• _How to complete this task_
Can you write out the text of the rows below with "serpenyőt" replaced by "lábast" and nothing else changed, leaving out the pictures?

_ _ _ _

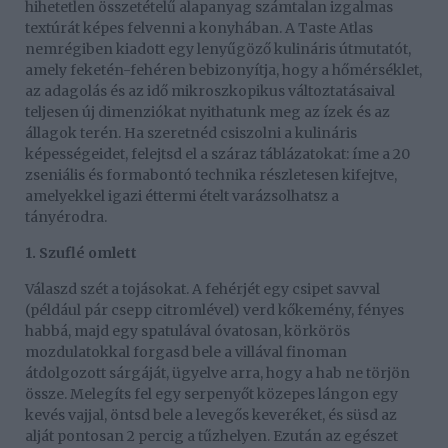
hihetetlen összetételű alapanyag számtalan izgalmas
textúrát képes felvenni a konyhában. A Taste Atlas
nemrégiben kiadott egy lenyűgöző kulináris útmutatót,
amely feketén-fehéren bebizonyítja, hogy a hőmérséklet,
az adagolás és az idő mikroszkopikus változtatásaival
teljesen új dimenziókat nyithatunk meg az ízek és az
állagok terén. Ha szeretnéd csiszolni a kulináris
képességeidet, felejtsd el a száraz táblázatokat: íme a 20
zseniális és formabontó technika részletesen kifejtve,
amelyekkel igazi éttermi ételt varázsolhatsz a
tányérodra.
1. Szuflé omlett
Válaszd szét a tojásokat. A fehérjét egy csipet savval
(például pár csepp citromlével) verd kőkemény, fényes
habbá, majd egy spatulával óvatosan, körkörös
mozdulatokkal forgasd bele a villával finoman
átdolgozott sárgáját, ügyelve arra, hogy a hab ne törjön
össze. Melegíts fel egy serpenyőt közepes lángon egy
kevés vajjal, öntsd bele a levegős keveréket, és süsd az
alját pontosan 2 percig a tűzhelyen. Ezután az egészet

_ _ _ _

• _Worked solution_
hihetetlen összetételű alapanyag számtalan izgalmas
textúrát képes felvenni a konyhában. A Taste Atlas
nemrégiben kiadott egy lenyűgöző kulináris útmutatót,
amely feketén-fehéren bebizonyítja, hogy a hőmérséklet,
az adagolás és az idő mikroszkopikus változtatásaival
teljesen új dimenziókat nyithatunk meg az ízek és az
állagok terén. Ha szeretnéd csiszolni a kulináris
képességeidet, felejtsd el a száraz táblázatokat: íme a 20
zseniális és formabontó technika részletesen kifejtve,
amelyekkel igazi éttermi ételt varázsolhatsz a
tányérodra.
1. Szuflé omlett
Válaszd szét a tojásokat. A fehérjét egy csipet savval
(például pár csepp citromlével) verd kőkemény, fényes
habbá, majd egy spatulával óvatosan, körkörös
mozdulatokkal forgasd bele a villával finoman
átdolgozott sárgáját, ügyelve arra, hogy a hab ne törjön
össze. Melegíts fel egy lábast közepes lángon egy
kevés vajjal, öntsd bele a levegős keveréket, és süsd az
alját pontosan 2 percig a tűzhelyen. Ezután az egészet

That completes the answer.